If all of the plans were to proceed, it could result in more than 250 psychiatric beds within a two-mile radius. Hatiras said that raises questions of sustainability in terms of needed staffing and annual admissions.
“We are not going to build a third (psychiatric) hospital in the region,” Hatiras said. “This would be adding more than 200 beds in Holyoke with the three (plans) and would require somewhere between 1,100 to 1,200 admissions to keep those beds full.”
Last spring, Hatiras said Holyoke Medical Center discussed creating some “bridge” units to help the state meet a chronic shortage of inpatient psychiatric beds in Western Massachusetts. The shortage of beds was made worse by the coronavirus pandemic while plans for its proposed hospital advanced.
The initial plan was for a nine-bed pediatric unit and 18-bed adult unit. Holyoke Medical then notified the state it would create two units, totaling 34 inpatient psychiatric beds for adults after Baystate Health announced in January plans to temporarily open a 12-bed unit for children and adolescents.
“We pulled out of doing the children’s unit as it makes no sense for both of us to do the same thing,” Hatiras said. Now, he added, Holyoke will focus solely on adult-care units.
“We have 20 beds now, and every day we find ourselves at 20 in terms of how many patients are in the beds,” Hatiras said. “We are always full, and there are always patients waiting in our emergency department and in other emergency departments. Is there a need regionally for more beds? No question.”
One of Holyoke Medical Center’s two new units is being created in its former Birthing Center. The other will be situated on the hospital’s first floor. Hatiras described both as “state-of-the-art.”

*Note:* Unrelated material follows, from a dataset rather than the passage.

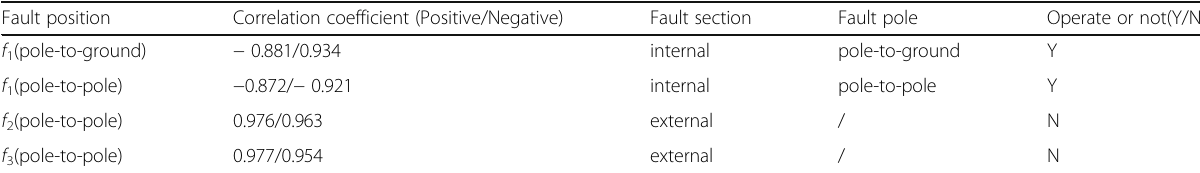
Table 1 Protection results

“We have a good reputation in behavioral health field,” Hatiras added. “We have already hired about 10 of the 40 physicians, nurses and mental health assistants needed for the new units, and I am fairly confident we are going to do OK.”
Baystate has said it hopes to open its temporary 12-bed unit for adolescents and children by April.
Health Partners New England and GFI Realty, the new owners of what is now MiraVista Behavioral Health Center — formerly the 74-bed Providence Behavioral Health Hospital — has said it hopes to resume inpatient psychiatric services there in April.
Former owner Mercy Medical Center, the Springfield-based component of Trinity Health Of New England, cited staffing issues and low admissions when it closed Providence last June. The closure left Western Massachusetts without any inpatient psychiatric services for children and adolescents.
The fiscal 2021 state budget signed by Gov. Charlie Baker in December included $10 million to fund creation of inpatient mental health acute care beds, with priority given to beds for children and adolescents in underserved areas of the state. Payments upon completion could be up to $150,000 per new bed, particularly if finished early this year.
Health Partners New England acknowledged that such help was crucial in the decision to acquire Providence Behavioral Health Hospital.
“The commonwealth is helping with start-up funds to help cover the costs of creating new beds,” said Bob LaRochelle, spokesperson for MiraVista Behavioral Health Center.
“For private hospitals like ours, the incentive is $100K per bed opened by April 30th and $80K per bed later in the year. If not for this incentive, we would not have been able to make the purchase of Providence Hospital.”